# Your tasks
1. According to the post on writing pet peeves, why did the guests in the described television episode flee the house?
2. Reproduce everything in the post on writing pet peeves from "But the thought" down to "things sound choppy.".

# Text provided

This works better in television or movies, not books.

I actually saw a hilarious television episode who used this with great effect...
The first perspective you watched showed a rather hilarious disaster of a party complete with the hosts throwing expensive food on the floor and the guests fleeing the house due to a fire and an insect infestation. The later perspectives each added one piece to the puzzle of WHY that happened (which turned the craziness into logical events), and showed events occurring simultaneously to the others from different rooms, with some artful overlap to tie it all together. As a result, it was several different stories that happened to overlap with dire consequences. THAT worked, and the results were absolutely hilarious.
But the thought of reading the same situations, instead of watching them occur over a half-hour television show...? NO WAY. It wouldn't flow as well. That's too much juggling of information.



As for things that drive me nuts when reading?

24. Changes of tense within the same paragraph (unless it makes sense, like someone doing one thing while remembering another). It doesn't flow well if the events are on the same timeline, and actually makes things sound choppy.

25. Misuse/overuse of pronouns because it gets really confusing to try and keep track of things.
If there are many people of the same gender talking to each other, there has to be some way to differentiate which one is which, if it matters. If it doesn't matter (or you're trying to accentuate confusion in, say, a barfight or something), you don't have to use pronouns at all.
Likewise, the misuse of "they" makes me think there are at least two people involved, and I get lost looking for the non-existent person I missed, rather than paying attention to the story.

# Data lines
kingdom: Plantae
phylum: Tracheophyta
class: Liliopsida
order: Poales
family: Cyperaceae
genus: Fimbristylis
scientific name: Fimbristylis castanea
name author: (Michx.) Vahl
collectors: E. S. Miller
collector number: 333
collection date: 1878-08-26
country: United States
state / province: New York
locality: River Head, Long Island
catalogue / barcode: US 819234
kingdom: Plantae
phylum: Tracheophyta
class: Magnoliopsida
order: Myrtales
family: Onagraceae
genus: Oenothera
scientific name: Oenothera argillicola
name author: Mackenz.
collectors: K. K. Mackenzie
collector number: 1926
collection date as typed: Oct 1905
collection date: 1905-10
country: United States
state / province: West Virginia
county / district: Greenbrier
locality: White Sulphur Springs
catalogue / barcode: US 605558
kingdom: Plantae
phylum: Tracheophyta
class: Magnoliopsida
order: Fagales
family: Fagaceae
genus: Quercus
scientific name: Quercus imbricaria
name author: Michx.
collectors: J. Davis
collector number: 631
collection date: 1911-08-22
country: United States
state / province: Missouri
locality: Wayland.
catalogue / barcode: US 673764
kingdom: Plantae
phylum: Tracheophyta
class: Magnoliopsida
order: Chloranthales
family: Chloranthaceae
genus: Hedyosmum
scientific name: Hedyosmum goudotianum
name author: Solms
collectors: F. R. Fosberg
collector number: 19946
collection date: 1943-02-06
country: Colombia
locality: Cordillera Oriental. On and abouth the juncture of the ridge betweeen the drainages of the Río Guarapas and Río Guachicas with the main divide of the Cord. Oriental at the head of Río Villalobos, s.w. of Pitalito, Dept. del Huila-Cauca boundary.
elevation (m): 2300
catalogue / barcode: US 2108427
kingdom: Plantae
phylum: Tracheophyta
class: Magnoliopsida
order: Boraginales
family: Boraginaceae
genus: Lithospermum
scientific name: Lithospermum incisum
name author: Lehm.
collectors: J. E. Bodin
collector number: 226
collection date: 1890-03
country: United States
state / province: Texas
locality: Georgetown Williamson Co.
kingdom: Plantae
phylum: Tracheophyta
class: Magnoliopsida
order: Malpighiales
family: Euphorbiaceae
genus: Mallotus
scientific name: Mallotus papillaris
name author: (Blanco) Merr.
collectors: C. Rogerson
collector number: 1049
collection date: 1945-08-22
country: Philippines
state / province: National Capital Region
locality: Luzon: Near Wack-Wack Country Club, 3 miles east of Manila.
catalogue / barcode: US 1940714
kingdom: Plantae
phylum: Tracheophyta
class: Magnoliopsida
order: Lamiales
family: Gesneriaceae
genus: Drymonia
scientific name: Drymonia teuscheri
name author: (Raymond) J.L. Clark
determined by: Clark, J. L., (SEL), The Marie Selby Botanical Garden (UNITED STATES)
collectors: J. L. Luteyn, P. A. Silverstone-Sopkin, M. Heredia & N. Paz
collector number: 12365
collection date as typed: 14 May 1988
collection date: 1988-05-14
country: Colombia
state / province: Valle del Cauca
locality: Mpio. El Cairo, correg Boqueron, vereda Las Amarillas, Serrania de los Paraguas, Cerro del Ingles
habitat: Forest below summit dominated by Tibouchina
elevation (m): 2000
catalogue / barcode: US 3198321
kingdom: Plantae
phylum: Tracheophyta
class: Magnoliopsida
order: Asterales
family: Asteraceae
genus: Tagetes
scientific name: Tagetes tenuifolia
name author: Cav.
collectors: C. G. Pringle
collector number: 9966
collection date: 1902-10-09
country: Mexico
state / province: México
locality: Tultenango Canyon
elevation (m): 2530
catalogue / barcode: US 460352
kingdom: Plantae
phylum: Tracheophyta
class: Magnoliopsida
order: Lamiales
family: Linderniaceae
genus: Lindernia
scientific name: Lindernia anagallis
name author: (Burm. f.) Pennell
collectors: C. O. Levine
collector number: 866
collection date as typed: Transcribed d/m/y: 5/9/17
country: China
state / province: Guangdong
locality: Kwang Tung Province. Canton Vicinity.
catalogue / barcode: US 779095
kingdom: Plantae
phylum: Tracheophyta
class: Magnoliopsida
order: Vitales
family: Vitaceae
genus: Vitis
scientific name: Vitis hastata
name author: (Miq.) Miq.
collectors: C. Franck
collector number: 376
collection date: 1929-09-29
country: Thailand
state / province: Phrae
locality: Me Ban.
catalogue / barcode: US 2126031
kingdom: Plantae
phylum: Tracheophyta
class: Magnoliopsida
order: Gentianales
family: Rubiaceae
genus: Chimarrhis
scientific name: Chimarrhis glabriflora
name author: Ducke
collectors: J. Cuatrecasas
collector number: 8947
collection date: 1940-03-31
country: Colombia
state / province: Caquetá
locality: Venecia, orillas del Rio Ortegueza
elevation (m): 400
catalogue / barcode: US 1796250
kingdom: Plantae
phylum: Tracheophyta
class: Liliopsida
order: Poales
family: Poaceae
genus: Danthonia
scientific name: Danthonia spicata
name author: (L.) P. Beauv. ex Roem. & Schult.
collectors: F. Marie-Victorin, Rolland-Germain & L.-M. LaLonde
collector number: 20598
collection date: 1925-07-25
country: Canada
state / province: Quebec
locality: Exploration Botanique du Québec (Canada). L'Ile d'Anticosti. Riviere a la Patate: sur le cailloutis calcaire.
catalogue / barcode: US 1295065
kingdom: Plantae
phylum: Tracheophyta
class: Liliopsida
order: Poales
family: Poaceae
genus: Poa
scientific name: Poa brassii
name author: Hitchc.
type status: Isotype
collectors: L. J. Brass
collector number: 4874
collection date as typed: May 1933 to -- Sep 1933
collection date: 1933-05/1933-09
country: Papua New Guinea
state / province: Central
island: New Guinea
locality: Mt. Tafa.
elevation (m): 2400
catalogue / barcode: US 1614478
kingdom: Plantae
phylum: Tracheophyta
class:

# Answers for the tasks
1. The guests fled because of a fire and an insect infestation.

2.
But the thought of reading the same situations, instead of watching them occur over a half-hour television show...? NO WAY. It wouldn't flow as well. That's too much juggling of information.



As for things that drive me nuts when reading?

24. Changes of tense within the same paragraph (unless it makes sense, like someone doing one thing while remembering another). It doesn't flow well if the events are on the same timeline, and actually makes things sound choppy.